Once the internet was restored, Mum got onto my blog, read it, laughed and then lectured me for 10 minutes on how un-lady-like it is to invite those who don't agree with my opinion on red-heads to "suck my dick". Well, whatever.
Hmm, what else? I finally bought clear nailpolish that isn't equal in consistency to maple syrup. Yay for me! Julia and I saw Beyonce live. Yayer for me!
Someone switched Dad's phone to predictive text and he completely freaked out and got all flustered everytime he tried to message someone: "Why can't I type 'cheque'? No, I typed all the letters and it just came out as a huge jumble. How do I fix this stupid thing? CAN SOMEBODY HELP ME?!"
Hahaha. That was awesome.
We lost netball but it was a good game - I didn't trip over anyone, or even myself, not once. We had a picnic at college. I saw a guy that looked like Voldemort on the bus. Vandy went out to dinner for Casey and Lauren's birthday. I bought a new shirt. One day it was so hot, I actually went for a swim in the pool; it was kind of freezing and short-lived once I remembered how afraid I am of pool-sharks, but nice all the same.

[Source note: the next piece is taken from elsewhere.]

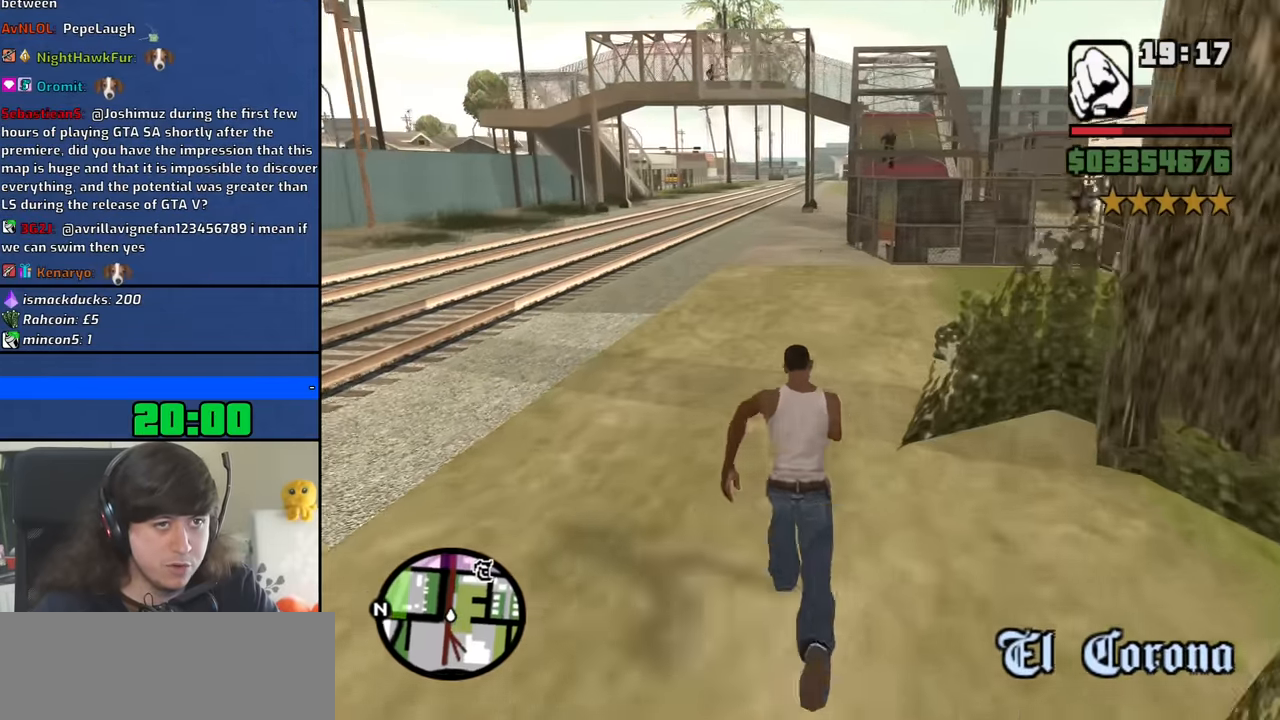
{"keys": ["w"], "mouse": [], "events": [[100, "space", "up"], [183, "space", "down"], [283, "space", "up"], [383, "space", "down"], [467, "space", "up"]]}
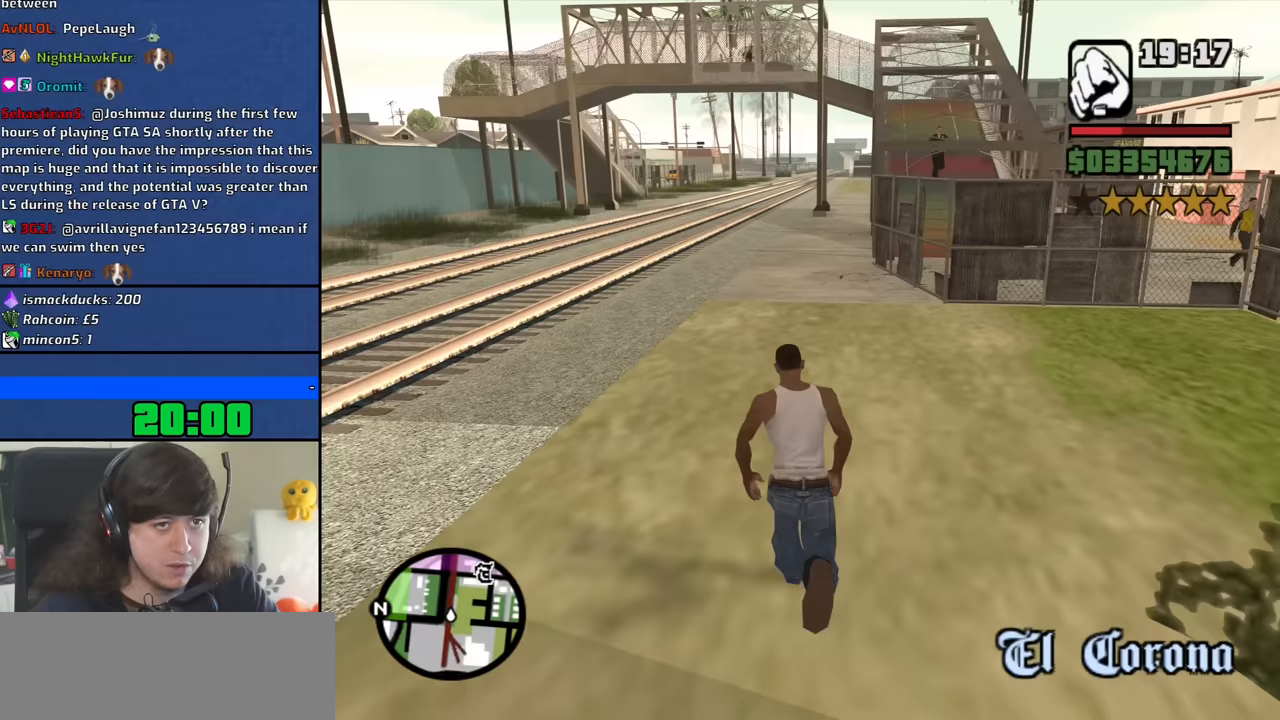
{"keys": ["space", "w"], "mouse": [], "events": [[83, "space", "down"], [183, "space", "up"], [267, "space", "down"], [367, "space", "up"], [450, "space", "down"]]}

Rove turned 10, I spent an awkward coffee break trying to explain the actual meaning of the word 'douche' to half my class on friday and, oh yeah, I'M READY TO DIE BECAUSE WE GOT PRISON BREAK SEASON 4 ON DVD!!!
And on that note, I'll have to stop. I can't even write the words 'Prison', 'Break', or 'DVD' without being overcome with the need to hit play and stare into Wentworth's eyes for a solid 40 minutes and 32 seconds - if you want to know more, you're just going to have to ask me.